In a tweet, NASA said the James Webb team has successfully extended the Deployable Tower Assembly (DTA) in order to unfold the sun shield in the next few days. The launch of the space telescope from Earth was only the start of a six-month process to get James Webb into place for its job. The process is lengthy, as James Webb Space Telescope is a big observatory, packed into a tiny space inside the nose cone of the Ariane launcher. What this means is that the telescope could only be unfolded once it was released into orbit.
The deployment of DTA creates space between the upper section of the observatory and the spacecraft bus to allow sensitive mirrors and instruments to cool down to necessary temperatures to detect infrared light. This gap will also provide room for the sun shield membranes, each as thin as human hair, to fully unfold.

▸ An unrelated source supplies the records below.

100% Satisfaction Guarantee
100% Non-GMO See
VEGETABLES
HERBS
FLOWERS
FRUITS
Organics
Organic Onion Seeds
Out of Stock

There's little room for error.
James Webb Space Telescope "is split into a ‘hot side' and ‘cold side' by its sun shield. The sun shield will always be facing the Sun to block out heat and light, as Webb's mirrors need to stay extremely cold to observe faint heat signals in the universe,” NASA explained in another tweet.
Why the need for this hot and cold separation? Temperatures on the hot side of James Webb will reach as high as 85 degrees Celsius and on the cold side it will be about -233 degrees Celsius. If you are intrigued by such a huge temperature difference, NASA has set up a live tracker. “Note that temperatures will continue to change as Webb unfolds and then cools down to operating temperatures over the next months,” the agency added.
NASA said that the James Webb team has successfully completed two mid-course corrections that will significantly enhance the life of the observatory.
James Webb, meanwhile, has automatically executed the solar array deployment after rocket separation. “Because Webb was already in the correct attitude, the array deployed about 1.5 min after separation, or 29 min. after launch,” the agency added.
The James Webb Space Telescope is a joint project of the NASA, European Space Agency, and the Canadian Space Agency.